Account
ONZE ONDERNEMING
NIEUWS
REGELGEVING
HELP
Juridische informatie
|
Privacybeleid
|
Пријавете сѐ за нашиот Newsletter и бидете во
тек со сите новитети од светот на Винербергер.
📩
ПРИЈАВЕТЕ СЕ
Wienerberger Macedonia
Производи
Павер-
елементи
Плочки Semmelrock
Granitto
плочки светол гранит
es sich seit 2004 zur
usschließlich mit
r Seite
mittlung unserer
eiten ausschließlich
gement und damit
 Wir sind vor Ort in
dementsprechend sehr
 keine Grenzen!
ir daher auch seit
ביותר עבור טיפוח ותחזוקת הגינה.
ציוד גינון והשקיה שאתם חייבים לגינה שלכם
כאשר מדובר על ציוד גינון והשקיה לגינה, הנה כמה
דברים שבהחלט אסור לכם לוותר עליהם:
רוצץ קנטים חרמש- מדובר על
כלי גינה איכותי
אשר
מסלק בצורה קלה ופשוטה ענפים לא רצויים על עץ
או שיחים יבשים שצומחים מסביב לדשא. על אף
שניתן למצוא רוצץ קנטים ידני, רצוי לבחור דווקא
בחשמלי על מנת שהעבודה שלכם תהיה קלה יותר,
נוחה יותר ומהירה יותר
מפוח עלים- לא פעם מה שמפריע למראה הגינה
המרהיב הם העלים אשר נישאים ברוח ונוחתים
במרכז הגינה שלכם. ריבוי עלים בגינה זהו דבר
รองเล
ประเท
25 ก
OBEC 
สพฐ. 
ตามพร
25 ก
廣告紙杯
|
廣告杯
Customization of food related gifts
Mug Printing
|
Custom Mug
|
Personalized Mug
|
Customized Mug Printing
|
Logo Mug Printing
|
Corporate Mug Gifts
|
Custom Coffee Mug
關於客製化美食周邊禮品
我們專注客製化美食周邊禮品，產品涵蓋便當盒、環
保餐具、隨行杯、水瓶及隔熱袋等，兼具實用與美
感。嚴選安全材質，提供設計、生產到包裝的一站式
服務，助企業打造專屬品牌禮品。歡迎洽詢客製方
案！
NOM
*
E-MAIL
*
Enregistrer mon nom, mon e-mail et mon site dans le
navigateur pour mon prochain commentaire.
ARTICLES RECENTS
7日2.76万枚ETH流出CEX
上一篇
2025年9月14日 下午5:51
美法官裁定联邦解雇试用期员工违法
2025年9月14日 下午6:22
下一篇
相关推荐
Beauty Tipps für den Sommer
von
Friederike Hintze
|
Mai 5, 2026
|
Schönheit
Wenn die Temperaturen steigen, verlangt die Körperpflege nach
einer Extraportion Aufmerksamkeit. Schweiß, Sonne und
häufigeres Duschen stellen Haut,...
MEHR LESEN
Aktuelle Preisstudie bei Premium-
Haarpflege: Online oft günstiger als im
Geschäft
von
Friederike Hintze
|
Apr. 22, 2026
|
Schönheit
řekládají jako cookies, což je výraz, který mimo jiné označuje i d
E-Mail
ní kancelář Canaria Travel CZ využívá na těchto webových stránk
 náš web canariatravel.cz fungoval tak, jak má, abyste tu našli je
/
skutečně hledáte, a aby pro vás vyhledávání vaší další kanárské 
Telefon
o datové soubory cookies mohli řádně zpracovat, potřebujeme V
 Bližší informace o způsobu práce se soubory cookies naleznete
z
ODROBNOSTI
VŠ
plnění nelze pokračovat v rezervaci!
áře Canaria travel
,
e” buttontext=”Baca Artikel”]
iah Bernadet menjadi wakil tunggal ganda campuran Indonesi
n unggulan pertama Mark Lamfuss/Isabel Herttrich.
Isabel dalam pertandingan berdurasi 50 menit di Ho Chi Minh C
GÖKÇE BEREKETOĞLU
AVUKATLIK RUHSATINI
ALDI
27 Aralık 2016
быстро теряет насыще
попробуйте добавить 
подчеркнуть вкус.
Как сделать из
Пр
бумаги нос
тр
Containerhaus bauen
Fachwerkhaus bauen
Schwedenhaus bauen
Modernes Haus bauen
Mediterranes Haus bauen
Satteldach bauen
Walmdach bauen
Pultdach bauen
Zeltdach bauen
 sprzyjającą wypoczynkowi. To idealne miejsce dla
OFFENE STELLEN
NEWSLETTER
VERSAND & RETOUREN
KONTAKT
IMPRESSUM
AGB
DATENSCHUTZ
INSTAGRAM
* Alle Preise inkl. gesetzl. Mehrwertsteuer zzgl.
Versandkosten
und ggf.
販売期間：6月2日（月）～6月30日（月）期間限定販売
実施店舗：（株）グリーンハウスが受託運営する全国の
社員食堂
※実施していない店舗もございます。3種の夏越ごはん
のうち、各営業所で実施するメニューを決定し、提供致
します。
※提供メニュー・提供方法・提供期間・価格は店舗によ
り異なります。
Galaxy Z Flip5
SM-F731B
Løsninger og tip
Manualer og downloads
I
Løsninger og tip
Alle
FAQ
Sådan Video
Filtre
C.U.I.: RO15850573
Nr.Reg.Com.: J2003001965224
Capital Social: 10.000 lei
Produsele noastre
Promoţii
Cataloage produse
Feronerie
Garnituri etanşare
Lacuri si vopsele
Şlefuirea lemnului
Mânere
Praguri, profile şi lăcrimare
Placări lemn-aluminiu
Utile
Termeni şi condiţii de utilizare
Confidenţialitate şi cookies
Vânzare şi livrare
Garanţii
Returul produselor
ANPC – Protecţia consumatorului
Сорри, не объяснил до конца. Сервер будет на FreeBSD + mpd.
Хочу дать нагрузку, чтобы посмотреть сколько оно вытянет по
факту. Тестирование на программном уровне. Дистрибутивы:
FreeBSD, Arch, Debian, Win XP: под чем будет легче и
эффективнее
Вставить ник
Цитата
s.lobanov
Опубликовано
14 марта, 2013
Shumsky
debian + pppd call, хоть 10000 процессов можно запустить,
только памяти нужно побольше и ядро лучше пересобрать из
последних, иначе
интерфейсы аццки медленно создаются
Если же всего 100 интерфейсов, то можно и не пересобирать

* [TASK REQUIREMENTS]
Return only the lines between the one holding "בחשמלי על מנת" and the one holding "2025年9月14日 下午5:51", inclusive, exactly as they appear above.

* [PROBLEM SOLUTION]
בחשמלי על מנת שהעבודה שלכם תהיה קלה יותר,
נוחה יותר ומהירה יותר
מפוח עלים- לא פעם מה שמפריע למראה הגינה
המרהיב הם העלים אשר נישאים ברוח ונוחתים
במרכז הגינה שלכם. ריבוי עלים בגינה זהו דבר
รองเล
ประเท
25 ก
OBEC 
สพฐ. 
ตามพร
25 ก
廣告紙杯
|
廣告杯
Customization of food related gifts
Mug Printing
|
Custom Mug
|
Personalized Mug
|
Customized Mug Printing
|
Logo Mug Printing
|
Corporate Mug Gifts
|
Custom Coffee Mug
關於客製化美食周邊禮品
我們專注客製化美食周邊禮品，產品涵蓋便當盒、環
保餐具、隨行杯、水瓶及隔熱袋等，兼具實用與美
感。嚴選安全材質，提供設計、生產到包裝的一站式
服務，助企業打造專屬品牌禮品。歡迎洽詢客製方
案！
NOM
*
E-MAIL
*
Enregistrer mon nom, mon e-mail et mon site dans le
navigateur pour mon prochain commentaire.
ARTICLES RECENTS
7日2.76万枚ETH流出CEX
上一篇
2025年9月14日 下午5:51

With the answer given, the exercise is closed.